Today we sailed on a Northeasterly course toward our first port in Iceland, Isafjordur. It was cold, overcast but the seas weren’t too bad. I am still reveling in the excitement of visiting Greenland. It is now day 9 on our voyage and here’s my take on how it’s going…. The Captain, Andre van Schoonhoven, and the Hotel Manager, Firmin Van Walle are fabulous individuals and they and their staffs are doing an excellent job….. The food and service is almost like being on a Grand Voyage. They care about what they are doing and it shows. The ports have been excellent. The port of Nanortalik went way overboard in trying to gouge the guests at every turn. They even wanted $10 just to go inside the church…. a bit excessive. We are losing several hours on this voyage and the Captain is changing the clocks at noon which is working really well. The staff in general is doing a commendable job even in areas where they have been stretched a bit thin through cutbacks. So, my assessment at this point is that Holland America can be proud of the work performed by the team aboard the ms Maasdam. Tomorrow, as I mentioned we are going to Isafjordur, our first port in Iceland. If the prices of the tours are any measure this will be one expensive island…. Perhaps it is a product of the country’s financial meltdown. We’ll see! I don’t ever cover the price of tours but for Iceland I will make an exception. I will be going on a 3 hour tour costing $139….a bit pricey?

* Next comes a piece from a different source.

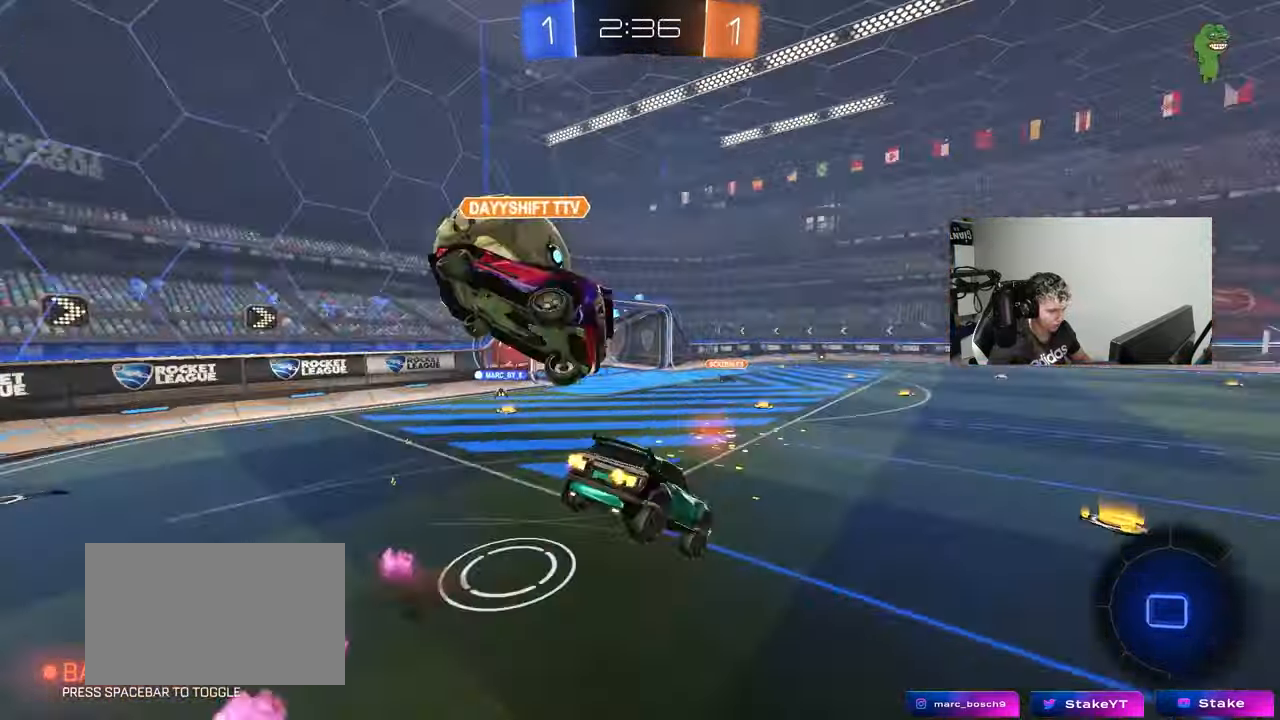
{"keys": ["d", "s", "shift"], "mouse": [], "events": [[50, "mouse_left", "up"], [133, "mouse_right", "up"], [333, "s", "up"], [467, "s", "down"]]}
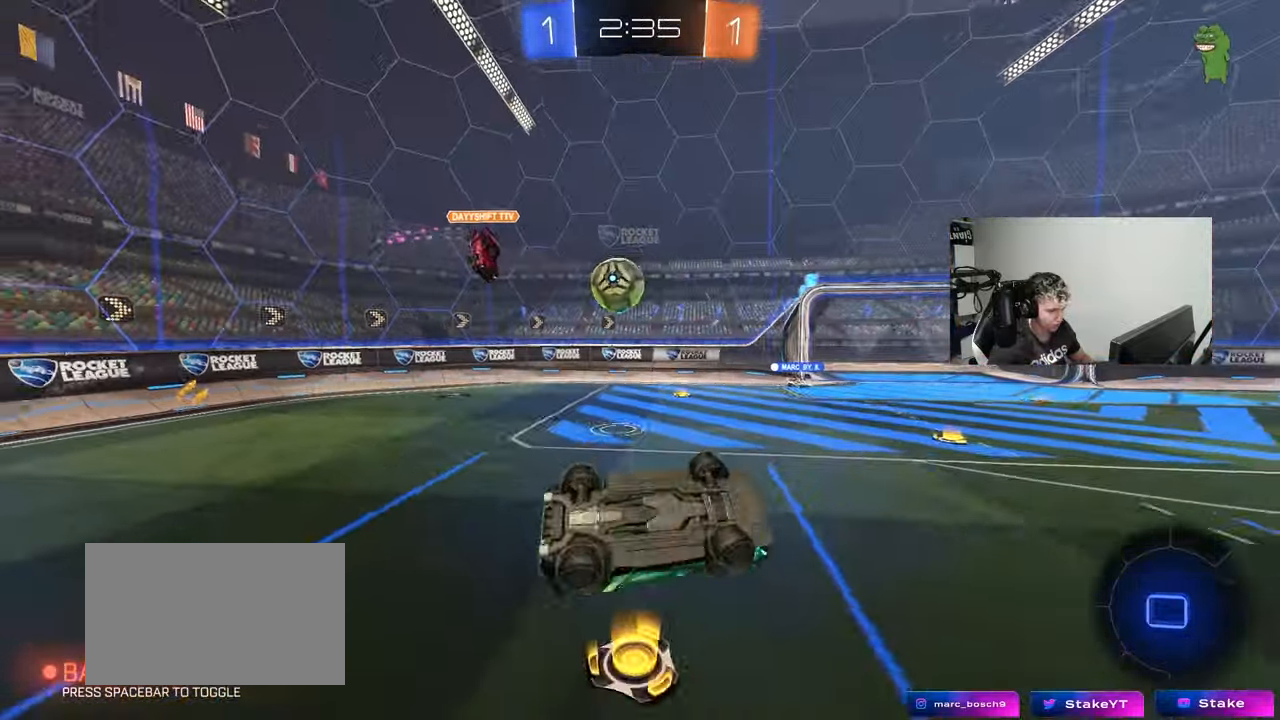
{"keys": [], "mouse": [], "events": [[300, "s", "up"], [300, "shift", "up"], [350, "d", "up"]]}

Here is the ship’s description of the tour: Life & Culture of Isafjordur
From Ísafjördur harbor, you will head through the center of town with a stop at the Ósvör 19th-century fisherman’s hut, restored in 1988. Drive through Bolungarvík village and back to Ísafjördur with views of the magnificent mountains and Westfjord—a beautiful but sometimes harsh landscape. You will also see Buná River and waterfall in Tunguskogur and sip fresh mountain water that flows down the stream clear and refreshing. Finally, see the Maritime Museum of Ísafjördur, located in one of the town’s oldest houses (1780).